Circular letter on the use of functional currency for tax purposes
Since the company law allows the preparation of commercial accounts in a currency other than the euro, many companies have chosen to adopt the currency of their foreign parent company. For tax purposes however, such companies had to convert the assets and liabilities expressed in the foreign currency in euros, in accordance with the valuation rules set forth by article 23 of the Income Tax Law, within a tax balance sheet.
The tax authorities have acknowledged that this method may lead to the recognition of exchange gains and losses, appearing solely in this tax balance sheet, that do not reflect the economic reality of a company’s business. As a consequence, they have issued Circular letter L.G.-A n°60 dated 16 June 2014 providing a framework of rules for companies drawing their annual accounts in a foreign currency and wishing to declare their commercial result, as well as their taxable income, by converting the amounts determined in such foreign currency into euros (functional currency method).
Since the use of a functional currency has an impact on the taxable income, it has been necessary to foresee some safeguards preventing a possible abuse. As a consequence, the Circular letter provides for a written request for applying the functional currency to be introduced at the latest three months before the end of the accounting year for which the first application is requested. For companies incorporated in the course of the accounting year, the delay for filing the request is extended to the end of such first accounting year. Furthermore, the Circular letter states that the choice to apply the functional currency is irrevocable and must mandatorily be applied as long as the commercial accounts of the company are expressed in such foreign currency. The conversion into euros must be made by using the closing foreign exchange rate or the average foreign exchange rate for the period covered by the tax return as published by the European Central Bank. Again, the choice for the one or the other foreign exchange rate is irrevocable. Tax assessments will however continue to be issued in euros and the tax will have to be paid in euros.

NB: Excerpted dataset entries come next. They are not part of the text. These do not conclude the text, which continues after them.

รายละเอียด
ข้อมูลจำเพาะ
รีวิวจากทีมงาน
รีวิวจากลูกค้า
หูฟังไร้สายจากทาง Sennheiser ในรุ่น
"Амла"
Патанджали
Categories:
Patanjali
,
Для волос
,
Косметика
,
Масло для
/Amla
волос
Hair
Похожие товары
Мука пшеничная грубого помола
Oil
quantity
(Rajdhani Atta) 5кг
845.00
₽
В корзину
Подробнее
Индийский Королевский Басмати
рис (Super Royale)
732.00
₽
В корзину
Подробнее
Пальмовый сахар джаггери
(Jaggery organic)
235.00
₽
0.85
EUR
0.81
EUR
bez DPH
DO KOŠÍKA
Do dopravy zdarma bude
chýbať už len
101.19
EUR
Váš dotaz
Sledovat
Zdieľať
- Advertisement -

Tax forms will be adapted to reflect the election for functional currency. In the meantime, taxpayers wishing to apply the functional currency have to establish an appendix to the tax return allowing tracing the origin of such amounts converted into euros that may have an impact on the taxable income or fortune of a given year or of forthcoming years. Finally, all companies being part of a tax consolidation are obliged to declare their taxable income in the same currency as from the first year for which the tax consolidation applies.
The foreign exchange rate applies, both for corporate income and municipal business tax, to the amounts of the current year (i.e., commercial result of the year, including amounts to be added or deducted, or sum of the balance sheet used to calculate the minimum corporate income tax) as well as to amounts relating to a prior tax year (i.e., losses carried forward, donations, recapture). This means that such amounts will be reported in the functional currency and converted into euros at the foreign exchange rate applicable for the year in which they are used. Tax credits (e.g., tax credit for investments or for the hiring of unemployed persons) are determined in the foreign currency and converted into euros using the foreign exchange rate as described above. However, the carry forward of such tax credits will be computed in euros.

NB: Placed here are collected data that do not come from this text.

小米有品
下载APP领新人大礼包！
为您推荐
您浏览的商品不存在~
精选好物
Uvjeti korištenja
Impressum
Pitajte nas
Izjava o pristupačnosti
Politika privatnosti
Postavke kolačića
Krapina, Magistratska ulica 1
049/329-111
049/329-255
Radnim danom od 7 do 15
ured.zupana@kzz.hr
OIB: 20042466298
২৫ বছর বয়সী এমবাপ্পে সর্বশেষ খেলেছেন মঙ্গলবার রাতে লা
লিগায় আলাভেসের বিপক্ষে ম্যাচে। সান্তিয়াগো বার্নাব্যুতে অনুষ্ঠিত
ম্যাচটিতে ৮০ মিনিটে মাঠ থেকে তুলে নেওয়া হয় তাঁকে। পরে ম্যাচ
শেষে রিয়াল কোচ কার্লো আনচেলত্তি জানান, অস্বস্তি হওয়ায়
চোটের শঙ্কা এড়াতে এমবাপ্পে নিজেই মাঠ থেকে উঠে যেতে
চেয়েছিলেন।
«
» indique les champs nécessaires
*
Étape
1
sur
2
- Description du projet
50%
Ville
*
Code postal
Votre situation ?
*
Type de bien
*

As regards net wealth tax, the latter will be calculated on the unitary value determined by applying the foreign exchange rate of the closing day of the last financial yearpreceding the key date for unitary value. For some determined assets (participations in corporations), the value for net wealth tax purposes needs to be determined as at 31 December, even if the closing of the financial year is set at another date. To determine if a participation qualifies for the net wealth tax exemption, the amount in foreign currency is converted into euros at the historical foreign exchange rate(unless of course the 10% threshold is met). Net wealth tax reduction (as foreseen by paragraph 8a of the net wealth tax law) for a given year corresponds to one fifth of the special reserve built in foreign currency, converted into euros at the foreign exchange rate of the closing day of the last balance sheet preceding the key date of determination of net wealth tax.

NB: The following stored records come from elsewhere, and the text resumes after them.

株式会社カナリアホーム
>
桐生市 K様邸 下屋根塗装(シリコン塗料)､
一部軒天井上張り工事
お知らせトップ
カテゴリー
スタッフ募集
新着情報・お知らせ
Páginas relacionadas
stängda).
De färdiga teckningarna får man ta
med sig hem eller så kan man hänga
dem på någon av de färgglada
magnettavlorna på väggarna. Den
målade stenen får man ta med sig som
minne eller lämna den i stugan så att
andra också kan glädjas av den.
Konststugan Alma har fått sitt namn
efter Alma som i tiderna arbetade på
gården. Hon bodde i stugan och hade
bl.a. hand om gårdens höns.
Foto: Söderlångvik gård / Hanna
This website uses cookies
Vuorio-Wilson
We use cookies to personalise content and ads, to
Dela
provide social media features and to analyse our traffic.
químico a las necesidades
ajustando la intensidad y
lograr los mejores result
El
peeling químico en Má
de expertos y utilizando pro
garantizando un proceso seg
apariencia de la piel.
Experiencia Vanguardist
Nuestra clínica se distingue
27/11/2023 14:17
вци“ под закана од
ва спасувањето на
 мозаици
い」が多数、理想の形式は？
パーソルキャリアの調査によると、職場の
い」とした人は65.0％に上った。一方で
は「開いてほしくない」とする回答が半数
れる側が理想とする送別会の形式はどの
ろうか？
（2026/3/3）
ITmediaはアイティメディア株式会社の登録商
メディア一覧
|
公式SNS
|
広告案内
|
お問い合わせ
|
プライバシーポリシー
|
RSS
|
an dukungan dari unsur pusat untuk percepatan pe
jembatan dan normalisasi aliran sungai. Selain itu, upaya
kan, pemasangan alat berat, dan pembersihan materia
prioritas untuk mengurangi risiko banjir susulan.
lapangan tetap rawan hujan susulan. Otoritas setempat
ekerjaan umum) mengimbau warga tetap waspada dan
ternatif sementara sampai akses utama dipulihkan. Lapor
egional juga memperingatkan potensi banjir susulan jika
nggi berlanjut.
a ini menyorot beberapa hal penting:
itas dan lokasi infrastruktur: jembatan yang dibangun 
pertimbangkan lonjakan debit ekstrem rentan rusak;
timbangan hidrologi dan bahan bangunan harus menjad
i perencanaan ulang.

Finally, the Circular letter also provides some guidance as regards the transition from a euro-denominated tax balance sheet to the functional currency method. In particular, it is foreseen that the companies wishing to apply the functional currency method will have to draw a tax balance sheet in euros for the transition year in order to ascertain that the valuation rules set forth by the tax law are respected. The Circular letter furthermore gives some more details as regards the valuation of specific balance sheet items upon conversion into the functional currency.